In most cases, companies will attempt to keep news of a data breach as quiet as possible, knowing full well that once news of the data breach becomes public, it could lead to a massive run for the exits by investors. Case in point: Equifax, a credit data company that reported a breach of 145.5 million records in September 2017. Almost immediately, Wall Street investors began to abandon the company in droves. On September 7, the stock price of Equifax was $142.72. One week later, the stock price was $92.98, and many people openly speculated that the company could be headed for failure. The entire business model of the company, after all, was based on user data. Yet, seven months later, the stock price has stabilized in the $110 – $120 range. The rumors of an Equifax death, as Mark Twain might have noted, had been greatly exaggerated.
Data privacy perils come to the executive suite
Far more likely than a complete collapse of a company is the removal of the top executive – or team of executives – thought to be responsible for the data breach at a company. That was the case with the mass market retailer Target, which saw a spectacular data breach of nearly 110 million records in 2014. That ultimately led to the dismissal of the company’s CEO, Gregg Steinhafel. A similar fate awaited the head of Sony Pictures, Amy Pascal, who was shown the door after a massive data breach of the company by a hacker collective calling itself “Guardians of Peace” (thought to be linked to the North Korean regime).
As one popular saying goes, “There is no job security when your job is security.” In other words, if you are being paid a six-figure income and are appointed the Chief Security Officer (CSO) of a company, you can rest assured that your job will be on the line if there is a major data breach at your company.

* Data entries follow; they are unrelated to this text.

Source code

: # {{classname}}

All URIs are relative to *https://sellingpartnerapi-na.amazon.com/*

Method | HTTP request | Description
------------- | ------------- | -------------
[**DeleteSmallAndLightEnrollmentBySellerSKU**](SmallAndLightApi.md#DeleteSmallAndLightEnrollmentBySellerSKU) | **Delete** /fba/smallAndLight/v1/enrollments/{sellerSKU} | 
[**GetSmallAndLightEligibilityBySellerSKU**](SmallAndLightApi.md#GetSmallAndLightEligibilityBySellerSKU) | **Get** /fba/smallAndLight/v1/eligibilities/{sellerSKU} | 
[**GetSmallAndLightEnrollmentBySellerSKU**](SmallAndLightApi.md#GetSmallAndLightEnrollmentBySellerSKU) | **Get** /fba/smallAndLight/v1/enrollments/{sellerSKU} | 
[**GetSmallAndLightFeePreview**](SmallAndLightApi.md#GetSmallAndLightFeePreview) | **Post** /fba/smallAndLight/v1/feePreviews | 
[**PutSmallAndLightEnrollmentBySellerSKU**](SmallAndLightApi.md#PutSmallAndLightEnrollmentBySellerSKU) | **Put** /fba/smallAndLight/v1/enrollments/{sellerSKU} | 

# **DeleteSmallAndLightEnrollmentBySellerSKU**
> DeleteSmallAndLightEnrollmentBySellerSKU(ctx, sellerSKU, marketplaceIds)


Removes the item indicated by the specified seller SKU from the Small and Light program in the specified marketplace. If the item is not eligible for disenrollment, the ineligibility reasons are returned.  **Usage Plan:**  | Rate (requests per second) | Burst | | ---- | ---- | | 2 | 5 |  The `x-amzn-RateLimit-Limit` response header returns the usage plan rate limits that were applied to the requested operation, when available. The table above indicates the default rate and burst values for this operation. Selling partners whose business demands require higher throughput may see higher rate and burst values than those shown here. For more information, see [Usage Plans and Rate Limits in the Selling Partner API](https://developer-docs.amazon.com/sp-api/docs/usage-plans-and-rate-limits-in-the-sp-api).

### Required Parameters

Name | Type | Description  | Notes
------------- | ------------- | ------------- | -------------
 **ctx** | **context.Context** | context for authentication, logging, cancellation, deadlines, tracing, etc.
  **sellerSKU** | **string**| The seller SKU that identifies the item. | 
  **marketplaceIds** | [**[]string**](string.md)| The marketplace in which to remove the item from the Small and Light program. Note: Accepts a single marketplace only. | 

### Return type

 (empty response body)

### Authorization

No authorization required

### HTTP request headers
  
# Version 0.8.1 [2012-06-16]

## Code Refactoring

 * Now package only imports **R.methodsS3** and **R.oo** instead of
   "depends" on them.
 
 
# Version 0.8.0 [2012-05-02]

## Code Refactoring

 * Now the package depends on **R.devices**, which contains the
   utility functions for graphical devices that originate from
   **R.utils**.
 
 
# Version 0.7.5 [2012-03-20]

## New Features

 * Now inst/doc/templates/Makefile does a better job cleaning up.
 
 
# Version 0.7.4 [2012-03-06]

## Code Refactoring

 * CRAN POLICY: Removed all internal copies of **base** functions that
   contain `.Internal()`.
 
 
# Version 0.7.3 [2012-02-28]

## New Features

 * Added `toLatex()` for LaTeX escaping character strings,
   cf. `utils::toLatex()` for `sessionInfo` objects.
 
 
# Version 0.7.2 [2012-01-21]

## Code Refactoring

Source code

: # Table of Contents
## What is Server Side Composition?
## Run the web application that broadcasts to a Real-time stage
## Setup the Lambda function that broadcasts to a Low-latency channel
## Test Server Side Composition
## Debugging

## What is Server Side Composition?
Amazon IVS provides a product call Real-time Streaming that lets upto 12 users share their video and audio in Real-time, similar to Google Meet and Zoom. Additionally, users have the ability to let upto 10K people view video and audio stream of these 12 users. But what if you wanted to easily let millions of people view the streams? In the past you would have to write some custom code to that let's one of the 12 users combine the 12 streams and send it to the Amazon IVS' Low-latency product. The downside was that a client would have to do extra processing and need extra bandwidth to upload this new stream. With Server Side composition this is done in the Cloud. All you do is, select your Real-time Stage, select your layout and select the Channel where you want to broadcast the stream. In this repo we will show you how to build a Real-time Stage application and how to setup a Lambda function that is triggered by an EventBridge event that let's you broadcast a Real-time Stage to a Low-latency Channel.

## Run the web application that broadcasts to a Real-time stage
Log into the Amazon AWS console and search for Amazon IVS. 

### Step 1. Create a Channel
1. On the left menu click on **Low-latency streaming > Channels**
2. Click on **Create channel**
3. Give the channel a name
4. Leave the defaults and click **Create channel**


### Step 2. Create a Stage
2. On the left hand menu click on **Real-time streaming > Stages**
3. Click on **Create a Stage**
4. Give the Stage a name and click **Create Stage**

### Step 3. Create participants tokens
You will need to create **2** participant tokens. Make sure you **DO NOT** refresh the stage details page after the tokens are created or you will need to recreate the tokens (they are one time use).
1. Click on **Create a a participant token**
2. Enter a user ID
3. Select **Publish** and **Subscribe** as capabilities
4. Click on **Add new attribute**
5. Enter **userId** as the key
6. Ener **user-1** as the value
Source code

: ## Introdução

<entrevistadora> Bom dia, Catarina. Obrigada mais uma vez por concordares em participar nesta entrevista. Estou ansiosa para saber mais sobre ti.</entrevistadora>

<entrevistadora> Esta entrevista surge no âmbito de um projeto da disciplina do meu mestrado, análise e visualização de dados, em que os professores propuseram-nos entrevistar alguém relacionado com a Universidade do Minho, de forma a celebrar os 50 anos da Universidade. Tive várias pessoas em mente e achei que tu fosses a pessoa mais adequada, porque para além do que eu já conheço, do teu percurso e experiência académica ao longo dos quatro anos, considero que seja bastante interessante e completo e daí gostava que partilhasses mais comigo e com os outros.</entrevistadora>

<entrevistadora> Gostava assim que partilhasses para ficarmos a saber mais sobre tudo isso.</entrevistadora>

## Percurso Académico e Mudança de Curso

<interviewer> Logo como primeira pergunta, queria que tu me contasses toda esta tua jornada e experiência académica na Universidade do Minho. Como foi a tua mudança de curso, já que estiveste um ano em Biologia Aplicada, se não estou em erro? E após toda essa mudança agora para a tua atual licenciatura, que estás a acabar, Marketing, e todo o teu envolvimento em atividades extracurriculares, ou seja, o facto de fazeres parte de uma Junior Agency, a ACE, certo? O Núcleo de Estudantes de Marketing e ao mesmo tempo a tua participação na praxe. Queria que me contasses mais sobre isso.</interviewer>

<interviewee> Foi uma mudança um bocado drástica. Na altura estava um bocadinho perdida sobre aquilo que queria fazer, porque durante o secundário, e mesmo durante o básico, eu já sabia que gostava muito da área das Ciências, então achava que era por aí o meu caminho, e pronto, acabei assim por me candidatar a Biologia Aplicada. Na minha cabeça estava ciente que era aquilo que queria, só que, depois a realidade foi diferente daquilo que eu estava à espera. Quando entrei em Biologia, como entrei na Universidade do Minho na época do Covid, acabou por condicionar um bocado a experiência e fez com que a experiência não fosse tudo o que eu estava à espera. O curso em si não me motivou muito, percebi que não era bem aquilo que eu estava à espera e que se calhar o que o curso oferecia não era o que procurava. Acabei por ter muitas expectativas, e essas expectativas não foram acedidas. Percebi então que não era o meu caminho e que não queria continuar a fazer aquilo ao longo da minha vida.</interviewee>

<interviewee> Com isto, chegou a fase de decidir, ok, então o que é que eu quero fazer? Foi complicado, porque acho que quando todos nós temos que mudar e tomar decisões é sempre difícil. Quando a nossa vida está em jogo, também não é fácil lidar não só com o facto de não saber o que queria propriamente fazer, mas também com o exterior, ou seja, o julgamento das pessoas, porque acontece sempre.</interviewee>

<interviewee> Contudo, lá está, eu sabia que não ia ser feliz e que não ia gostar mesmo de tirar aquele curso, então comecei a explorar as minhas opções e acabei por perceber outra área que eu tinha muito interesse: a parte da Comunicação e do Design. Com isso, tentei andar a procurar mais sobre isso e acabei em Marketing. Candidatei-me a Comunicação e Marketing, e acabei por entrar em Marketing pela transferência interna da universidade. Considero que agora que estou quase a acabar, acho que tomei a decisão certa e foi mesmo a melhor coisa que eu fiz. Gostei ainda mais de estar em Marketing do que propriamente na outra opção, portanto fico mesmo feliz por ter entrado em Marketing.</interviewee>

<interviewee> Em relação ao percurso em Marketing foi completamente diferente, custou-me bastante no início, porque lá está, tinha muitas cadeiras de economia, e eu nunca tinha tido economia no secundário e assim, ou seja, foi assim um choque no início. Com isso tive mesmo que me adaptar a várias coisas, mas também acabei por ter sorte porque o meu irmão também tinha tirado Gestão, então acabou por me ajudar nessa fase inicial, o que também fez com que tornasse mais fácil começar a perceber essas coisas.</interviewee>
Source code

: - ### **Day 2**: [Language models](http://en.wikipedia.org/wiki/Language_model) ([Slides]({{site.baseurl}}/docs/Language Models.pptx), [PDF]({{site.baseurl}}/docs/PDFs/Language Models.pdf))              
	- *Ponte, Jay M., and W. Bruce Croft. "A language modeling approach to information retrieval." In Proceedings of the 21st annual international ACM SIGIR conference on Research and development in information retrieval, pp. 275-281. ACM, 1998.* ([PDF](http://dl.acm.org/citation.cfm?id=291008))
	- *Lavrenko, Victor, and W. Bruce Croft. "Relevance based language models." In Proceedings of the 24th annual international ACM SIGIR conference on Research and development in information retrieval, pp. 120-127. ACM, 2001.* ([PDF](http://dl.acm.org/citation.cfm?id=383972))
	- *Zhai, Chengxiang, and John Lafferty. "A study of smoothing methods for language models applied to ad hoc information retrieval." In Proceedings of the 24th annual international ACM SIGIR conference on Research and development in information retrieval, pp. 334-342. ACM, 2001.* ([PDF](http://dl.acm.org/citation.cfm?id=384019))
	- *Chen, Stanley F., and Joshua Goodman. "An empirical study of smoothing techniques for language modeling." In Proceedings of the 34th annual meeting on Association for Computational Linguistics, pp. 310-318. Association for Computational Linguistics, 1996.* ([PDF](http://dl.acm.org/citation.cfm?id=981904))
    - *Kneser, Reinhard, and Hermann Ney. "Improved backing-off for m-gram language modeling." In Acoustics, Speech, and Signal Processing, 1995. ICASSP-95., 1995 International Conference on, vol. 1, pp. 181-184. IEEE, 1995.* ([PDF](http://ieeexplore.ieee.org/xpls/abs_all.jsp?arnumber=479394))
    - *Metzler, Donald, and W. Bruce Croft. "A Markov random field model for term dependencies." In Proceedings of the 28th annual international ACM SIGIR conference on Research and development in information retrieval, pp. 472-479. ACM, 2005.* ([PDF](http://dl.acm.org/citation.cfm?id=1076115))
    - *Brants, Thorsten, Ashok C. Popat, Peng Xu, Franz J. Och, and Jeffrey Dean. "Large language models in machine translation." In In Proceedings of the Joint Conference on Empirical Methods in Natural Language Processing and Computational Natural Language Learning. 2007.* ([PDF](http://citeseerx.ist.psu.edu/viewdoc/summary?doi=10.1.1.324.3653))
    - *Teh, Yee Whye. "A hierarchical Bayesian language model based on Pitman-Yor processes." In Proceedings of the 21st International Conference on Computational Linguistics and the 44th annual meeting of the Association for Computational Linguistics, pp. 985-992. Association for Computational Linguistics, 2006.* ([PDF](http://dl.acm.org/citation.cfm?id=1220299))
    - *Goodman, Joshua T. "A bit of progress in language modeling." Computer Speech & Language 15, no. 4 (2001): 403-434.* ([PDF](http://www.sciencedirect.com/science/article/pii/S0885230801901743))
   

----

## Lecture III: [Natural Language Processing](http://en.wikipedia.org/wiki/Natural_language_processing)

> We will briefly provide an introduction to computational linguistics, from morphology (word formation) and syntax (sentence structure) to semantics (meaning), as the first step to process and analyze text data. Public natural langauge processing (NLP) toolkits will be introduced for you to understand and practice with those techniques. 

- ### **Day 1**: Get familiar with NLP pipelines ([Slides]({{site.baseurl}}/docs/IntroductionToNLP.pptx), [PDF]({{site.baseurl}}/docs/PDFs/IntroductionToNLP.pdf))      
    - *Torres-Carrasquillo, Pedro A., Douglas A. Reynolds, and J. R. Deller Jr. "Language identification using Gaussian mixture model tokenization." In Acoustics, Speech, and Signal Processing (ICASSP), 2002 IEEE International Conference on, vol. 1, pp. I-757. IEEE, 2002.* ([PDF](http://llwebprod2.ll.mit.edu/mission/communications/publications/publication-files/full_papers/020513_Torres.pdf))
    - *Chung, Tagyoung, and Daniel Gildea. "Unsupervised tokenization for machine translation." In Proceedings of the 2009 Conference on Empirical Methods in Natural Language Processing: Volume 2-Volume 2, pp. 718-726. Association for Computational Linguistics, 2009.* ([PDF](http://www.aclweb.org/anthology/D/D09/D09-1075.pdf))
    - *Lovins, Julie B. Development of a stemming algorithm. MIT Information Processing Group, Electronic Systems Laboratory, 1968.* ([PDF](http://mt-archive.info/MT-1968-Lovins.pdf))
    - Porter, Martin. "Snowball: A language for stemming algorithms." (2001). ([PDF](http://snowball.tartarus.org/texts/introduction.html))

Business failure as the result of cyber attacks
Large, established companies might not topple as the result of a data breach, but the results are much dicier with small- and mid-sized businesses, which simply lack the resources to remain a viable working entity after a massive data breach. Certainly, you can put Cambridge Analytica into this category of company.
According to the SEC, cyber attacks pose “an existential threat” for small- and medium-sized businesses. In an October 2015 public statement, SEC Commissioner Luis A. Aguilar pointed out the rising costs of cyber attacks for small- and medium-sized businesses, which now bear the major brunt of hacker phishing and spear-phishing attacks. Hackers view these smaller businesses – many of them only lightly defended against attack – as easy targets. Perhaps not surprisingly, the SEC pointed out that one-half of all small businesses have been the victim of a cyber attack. Of those businesses, nearly one-third now require at least 3 days to recover from such an attack.
The new data privacy landscape of the GDPR
The new wildcard in the data privacy world, of course, is the introduction of the European General Data Protection Regulation (GDPR) in May 2018. The regulation specifically holds open the door to significant financial penalties in the case of non-compliance. IBM and the Ponemon Institute have already suggested that the average cost of a data breach is $3.62 million. With additional costs added on from GDPR, it’s easy to see how that figure might balloon even higher still, to more than $4 million per data privacy breach. For some companies, such an extensive price to pay for a data breach might ultimately put them out of business.